Il corrosivo del  15 giugno 2010

     Gran bontà dei proverbi antichi! Che ha altro può raccogliere chi semina vento, se non tempesta? Che altro può partorire il sonno della ragione, se non mostri? Che si può imparare da uno zoppo, se non a zoppicare? E così via… potrei proseguire per un bel po’. La saggezza popolare sta tutta in quegli antichi proverbi ed è tanta. Così, per proseguire ancora un po’, tutti i nodi stanno venendo al pettine. Vi ricordate quando sembrò che Lino Befacchia e i suoi sodali avessero trovato nella politica teramana l’uovo di Colombo, la quadratura del cerchio, la lucida pazzia in grado di dare una svolta destinata a durare nei secoli? L’ex preside, che anche in politica non riesce a fare altro che confermarsi tale, cioè ex preside, con la sua autorevolezza da intellettuale sembrò avallare, o teorizzare, una strategia a tutto campo alla quale si affidava il compito di dare al centro-sinistra teramano una stella polare che ne guidasse il cammino, acciocché i viandanti (di sinistra) non si smarrissero lungo il percorso nelle notti senza luna.

     Strumenti di quella strategia, che si autodefiniva “di lunghe vedute”, erano alcuni accordi tattici, che prevedevano un’alleanza tra i partiti del centro-sinistra e una nuova formazione, l’Udt, nella quale s’erano adunati alcuni personaggi politici di lungo corso in cerca di una collocazione e di una nuova identità, e la formazione di una lista di candidati al comune di Teramo, chiamata, “immaginificamente”, “Città di Virtù”.  C’erano poi altre piccole scelte tattiche di minore portata, ma, come quelle più grandi, venivano accreditate dai propulsori come improntate a spirito etico e ad un rinnovato e ritrovato codice di sani comportamenti. Il risultato di questa strategia fu costituito da una candidatura a sindaco di Teramo di Paolo Albi, che pareva a molti inspiegabile e ingiustificabile, e ad un rilancio di Lino Silvino sul piano provinciale, scelta altrettanto inspiegabile a considerare che il conte di Piano della Lenta già nei suoi tempi d’oro non contava quasi nulla al di fuori della sua contea. E infatti la sua sconfitta portò con sé la sconfitta anche di D’Agostino in provincia e la candidatura di Albi si rivelò per quello che era, un errore senza senso.

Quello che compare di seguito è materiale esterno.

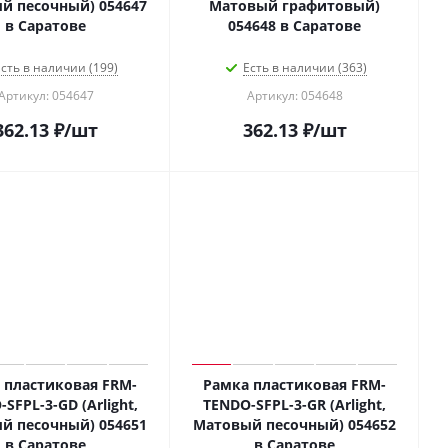
й песочный) 054647
Матовый графитовый)
в Саратове
054648 в Саратове
сть в наличии (199)
Есть в наличии (363)
Артикул: 054647
Артикул: 054648
362.13
₽
/шт
362.13
₽
/шт
 пластиковая FRM-
Рамка пластиковая FRM-
SFPL-3-GD (Arlight,
TENDO-SFPL-3-GR (Arlight,
й песочный) 054651
Матовый песочный) 054652
в Саратове
в Саратове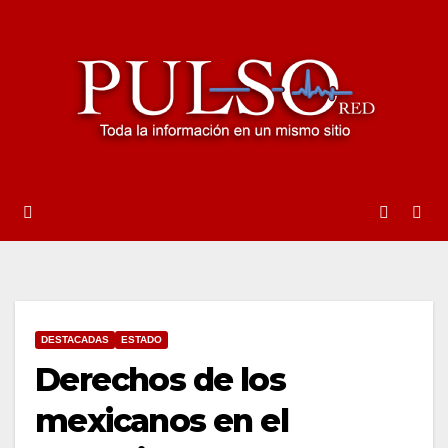
Ir
al
contenido
DESTACADAS
ESTADO
Derechos de los
mexicanos en el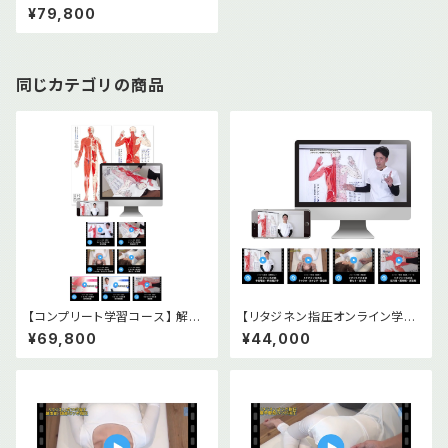
ス】解剖経穴タオル 前後面2枚
¥79,800
＋オンライン教材(基礎編2本・
実技篇5本)＋DVD2本セット
同じカテゴリの商品
【コンプリート学習コース】 解剖
【リタジネン指圧オンライン学習
経穴タオル 前後面2枚＋オンラ
コース】実技編5本基礎編2本セ
¥69,800
¥44,000
イン教材(基礎編2本・実技篇5
ット
本)セット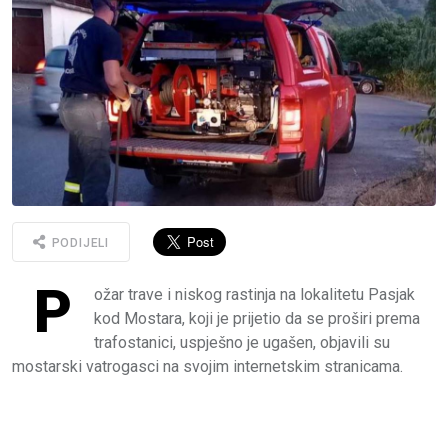
PODIJELI
P
ožar trave i niskog rastinja na lokalitetu Pasjak
kod Mostara, koji je prijetio da se proširi prema
trafostanici, uspješno je ugašen, objavili su
mostarski vatrogasci na svojim internetskim stranicama.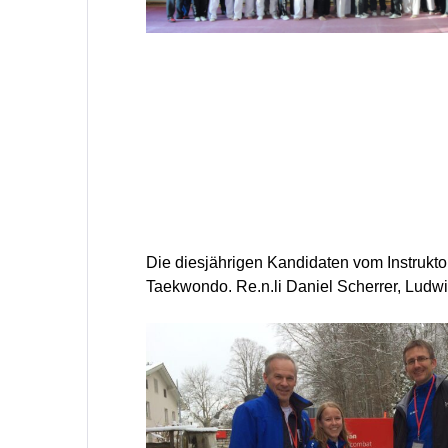
Die diesjährigen Kandidaten vom Instruktor
Taekwondo. Re.n.li Daniel Scherrer, Lud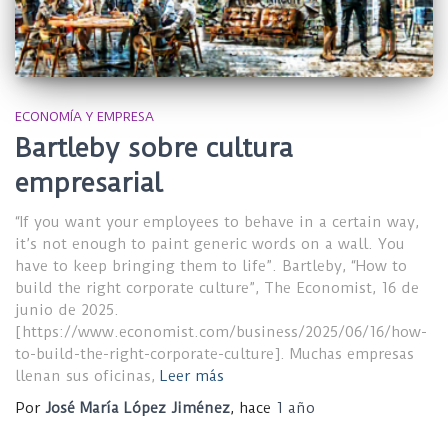
ECONOMÍA Y EMPRESA
Bartleby sobre cultura
empresarial
“If you want your employees to behave in a certain way,
it’s not enough to paint generic words on a wall. You
have to keep bringing them to life”. Bartleby, “How to
build the right corporate culture”, The Economist, 16 de
junio de 2025.
[https://www.economist.com/business/2025/06/16/how-
to-build-the-right-corporate-culture]. Muchas empresas
llenan sus oficinas,
Leer más
Por
José María López Jiménez
, hace
1 año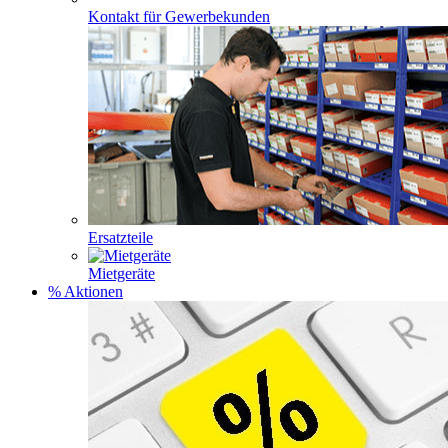
Kontakt für Gewerbekunden
Ersatzteile
Mietgeräte
% Aktionen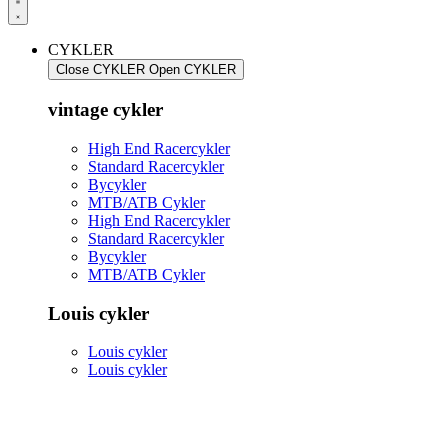
CYKLER
Close CYKLER
Open CYKLER
vintage cykler
High End Racercykler
Standard Racercykler
Bycykler
MTB/ATB Cykler
High End Racercykler
Standard Racercykler
Bycykler
MTB/ATB Cykler
Louis cykler
Louis cykler
Louis cykler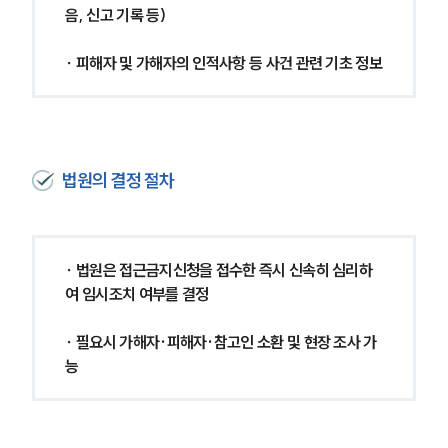
음, 신고 기록 등)
∙ 피해자 및 가해자의 인적사항 등 사건 관련 기초 정보
법원의 결정 절차
∙ 법원은 접근금지신청을 접수한 즉시 신속히 심리하
여 임시조치 여부를 결정
∙ 필요시 가해자·피해자·참고인 소환 및 현장 조사 가
능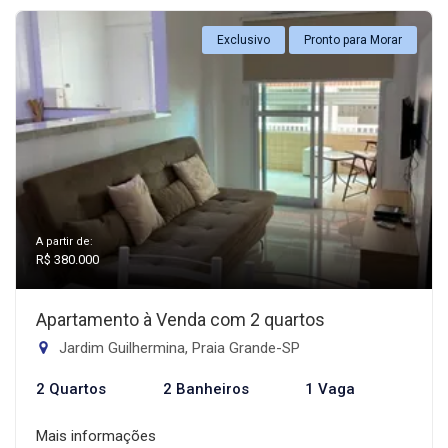
Exclusivo
Pronto para Morar
A partir de:
R$ 380.000
Apartamento à Venda com 2 quartos
Jardim Guilhermina, Praia Grande-SP
2 Quartos
2 Banheiros
1 Vaga
Mais informações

In questi giorni, a distanza di tempo non siderale, stiamo arrivando agli epigoni di quella scellerataggine, la cui realtà maligna molti di noi avevano già intravisto a suo tempo proprio nei proverbi antichi evocati all’inizio.

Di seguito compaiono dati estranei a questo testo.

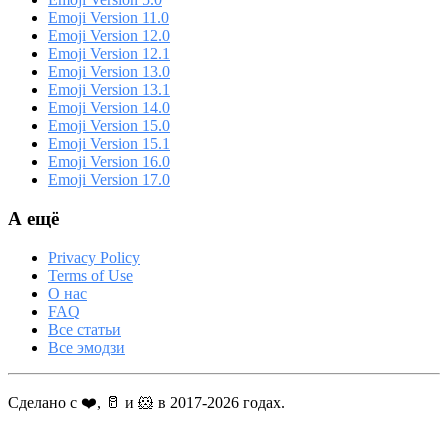
Emoji Version 11.0
Emoji Version 12.0
Emoji Version 12.1
Emoji Version 13.0
Emoji Version 13.1
Emoji Version 14.0
Emoji Version 15.0
Emoji Version 15.1
Emoji Version 16.0
Emoji Version 17.0
А ещё
Privacy Policy
Terms of Use
О нас
FAQ
Все статьи
Все эмодзи
Сделано с ❤️, 🥛 и 🐹 в 2017-2026 годах.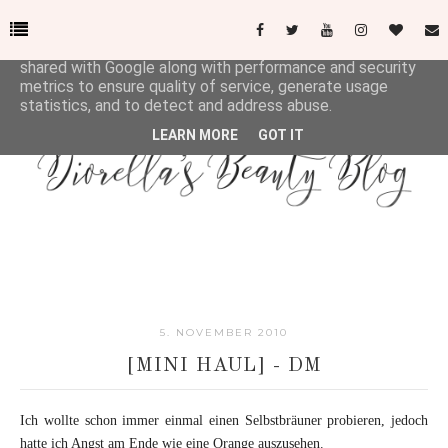
This site uses cookies from Google to deliver its services
and to analyze traffic. Your IP address and user-agent are
shared with Google along with performance and security
metrics to ensure quality of service, generate usage
statistics, and to detect and address abuse.
LEARN MORE
GOT IT
5. NOVEMBER 2010
[MINI HAUL] - DM
Ich wollte schon immer einmal einen Selbstbräuner probieren, jedoch
hatte ich Angst am Ende wie eine Orange auszusehen.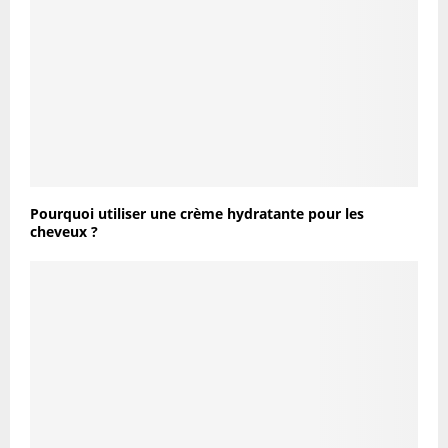
Pourquoi utiliser une crème hydratante pour les
cheveux ?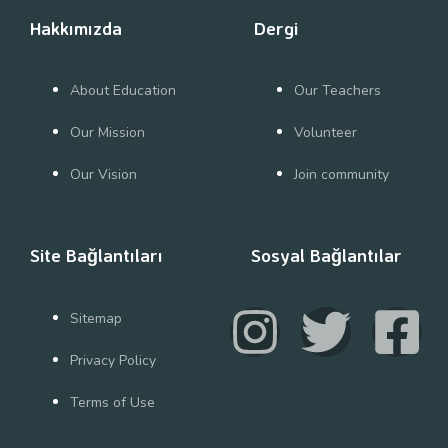
Hakkımızda
Dergi
About Education
Our Teachers
Our Mission
Volunteer
Our Vision
Join community
Site Bağlantıları
Sosyal Bağlantılar
Sitemap
Privacy Policy
Terms of Use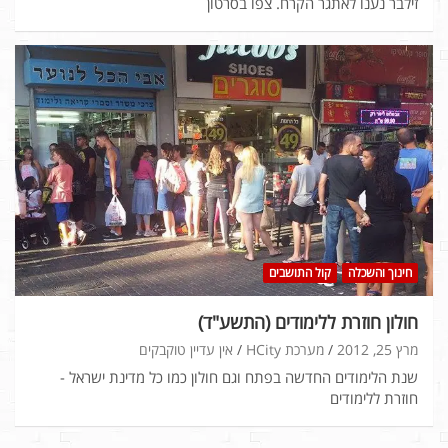
זילבר נענו לאתגר הקרח. צפו בסרטון
חינוך והשכלה
קול התושבים
חולון חוזרת ללימודים (התשע"ד)
מרץ 25, 2012
מערכת HCity
אין עדיין טוקבקים
שנת הלימודים החדשה בפתח וגם חולון כמו כל מדינת ישראל -
חוזרת ללימודים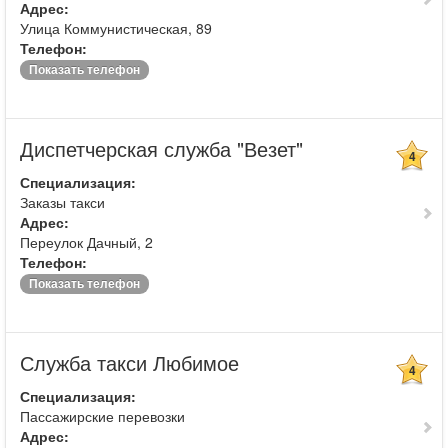
Адрес:
Улица Коммунистическая, 89
Телефон:
Показать телефон
Диспетчерская служба "Везет"
4
Специализация:
Заказы такси
Адрес:
Переулок Дачный, 2
Телефон:
Показать телефон
Служба такси Любимое
4
Специализация:
Пассажирские перевозки
Адрес: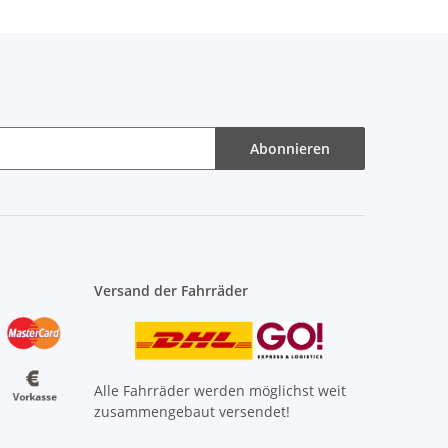
Abonnieren
Versand der Fahrräder
Alle Fahrräder werden möglichst weit
zusammengebaut versendet!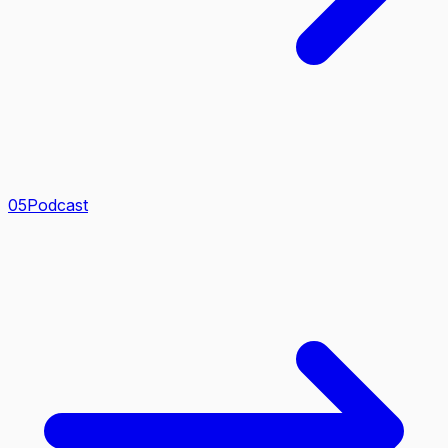
0
5
Podcast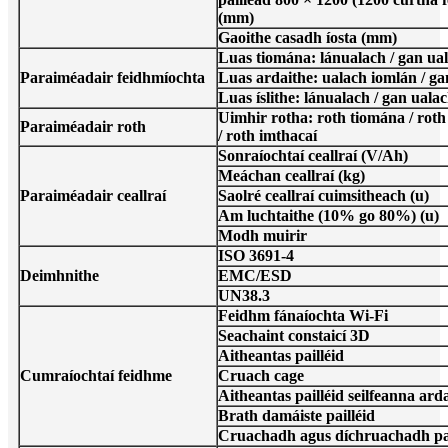
(mm)
Gaoithe casadh íosta (mm)
Luas tiomána: lánualach / gan ual
Paraiméadair feidhmíochta
Luas ardaithe: ualach iomlán / g
Luas íslithe: lánualach / gan uala
Uimhir rotha: roth tiomána / rot
Paraiméadair roth
/ roth imthacaí
Sonraíochtaí ceallraí (V/Ah)
Meáchan ceallraí (kg)
Paraiméadair ceallraí
Saolré ceallraí cuimsitheach (u)
Am luchtaithe (10% go 80%) (u)
Modh muirir
ISO 3691-4
Deimhnithe
EMC/ESD
UN38.3
Feidhm fánaíochta Wi-Fi
Seachaint constaicí 3D
Aitheantas pailléid
Cumraíochtaí feidhme
Cruach cage
Aitheantas pailléid seilfeanna ard
Brath damáiste pailléid
Cruachadh agus díchruachadh pai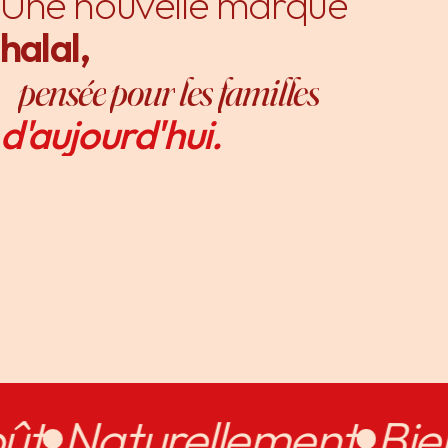
Une
nouvelle
marque
halal,
pensée
pour
les
familles
d'aujourd'hui.
t
Naturellement
Bien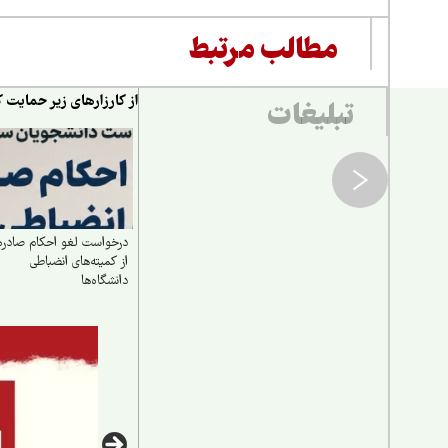
مطالب مرتبط
از کارزارهای زیر حمایت ک
تبلیغات
درخواست لغو احکام صادره
از کمیته‌های انضباطی
دانشگاه‌ها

     La strategia “alta” di cui Befacchia si fece portatore non sano ha individuato, non senza polemiche, una collocazione nemmeno tanto nobile e dorata per Silvino a Campli, una frenetica attività per trovare una soluzione identica a beneficio di Albi e un mutamento di campo di una consigliera eletta nella fatidica “Città di Virtù”, passata in maggioranza con la giustificazione di essersi stancata di stare in un’opposizione che sa dire solo no, quando si dovrebbe dire, a volte, sì. La comicità surreale di una tale giustificazione sta nel fatto che questa consigliera sembra non essersi resa conto che, al contrario di quel che dice, l’opposizione di cui faceva parte brillava, negativamente, proprio per non sapere mai dire dei no convinti, dicendo al massimo qualche “ni” (o no a metà), o qualche “so” (sì a metà), per non essere una vera opposizione, e per non saper esprimere mai una visione alternativa delle cose, dando l’impressione di puntare soltanto ad un indistinto e vetusto consociativismo.

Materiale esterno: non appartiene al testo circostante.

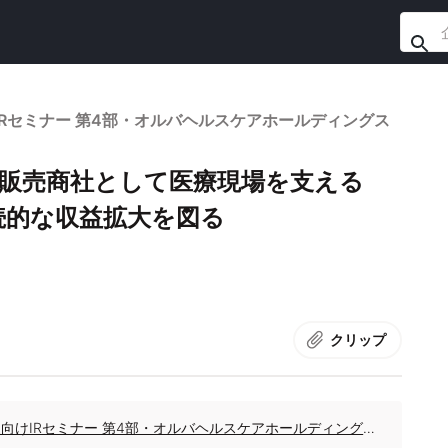
向けIRセミナー 第4部・オルバヘルスケアホールディングス
器販売商社として医療現場を支える
続的な収益拡大を図る
クリップ
ログミーFinance 第119回 個人投資家向けIRセミナー 第4部・オルバヘルスケアホールディングス株式会社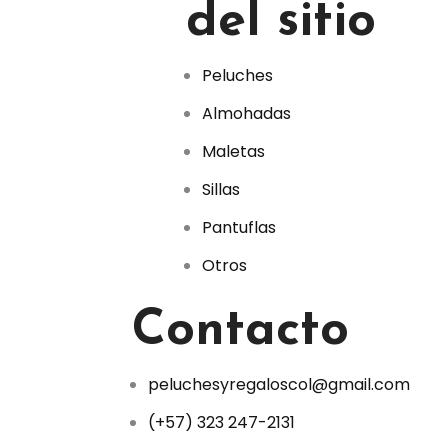
del sitio
Peluches
Almohadas
Maletas
Sillas
Pantuflas
Otros
Contacto
peluchesyregaloscol@gmail.com
(+57) 323 247-2131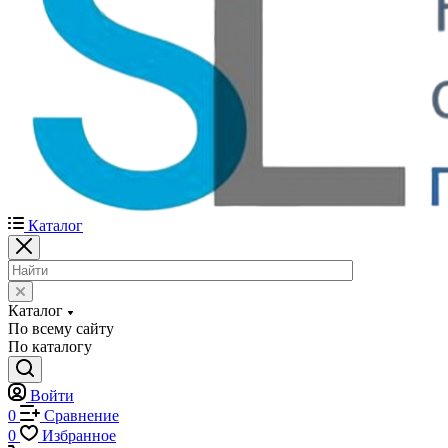
Каталог
Каталог
По всему сайту
По каталогу
Войти
0
Сравнение
0
Избранное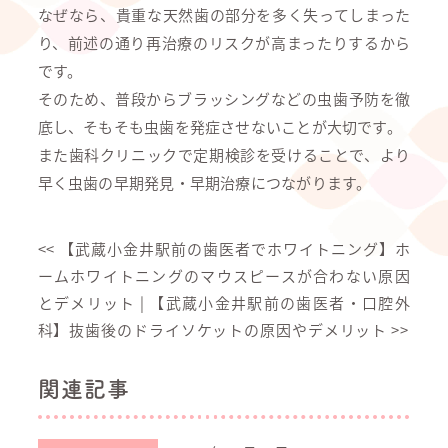
なぜなら、貴重な天然歯の部分を多く失ってしまった
り、前述の通り再治療のリスクが高まったりするから
です。
そのため、普段からブラッシングなどの虫歯予防を徹
底し、そもそも虫歯を発症させないことが大切です。
また歯科クリニックで定期検診を受けることで、より
早く虫歯の早期発見・早期治療につながります。
<<
【武蔵小金井駅前の歯医者でホワイトニング】ホ
ームホワイトニングのマウスピースが合わない原因
とデメリット
|
【武蔵小金井駅前の歯医者・口腔外
科】抜歯後のドライソケットの原因やデメリット
>>
関連記事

     Alla faccia! La dottoressa Di Saverio, perché è lei la consigliera salita sul carro dei vincitori, eletta nella lista “Città di virtù”, si dedica con fervore al vizio antico del trasformismo politico, cui furono dediti nel passato fior di galantuomini e di gentildonne attratti dagli splendori delle maggioranze, in cerca dei quali abbandonarono le stamberghe scomode delle opposizioni dicendo di farlo per spirito di sacrificio e per il benessere dei propri elettori. Non conosco la dottoressa Di Saverio, ma conosco Lino Befacchia, di cui sono amico. E gli chiedo: quando, amico mio, ti vedrò intento a batterti il petto gridando “mea culpa”, roso dal rimorso e dal pentimento, per aver contribuito a creare simili “mostruosità”?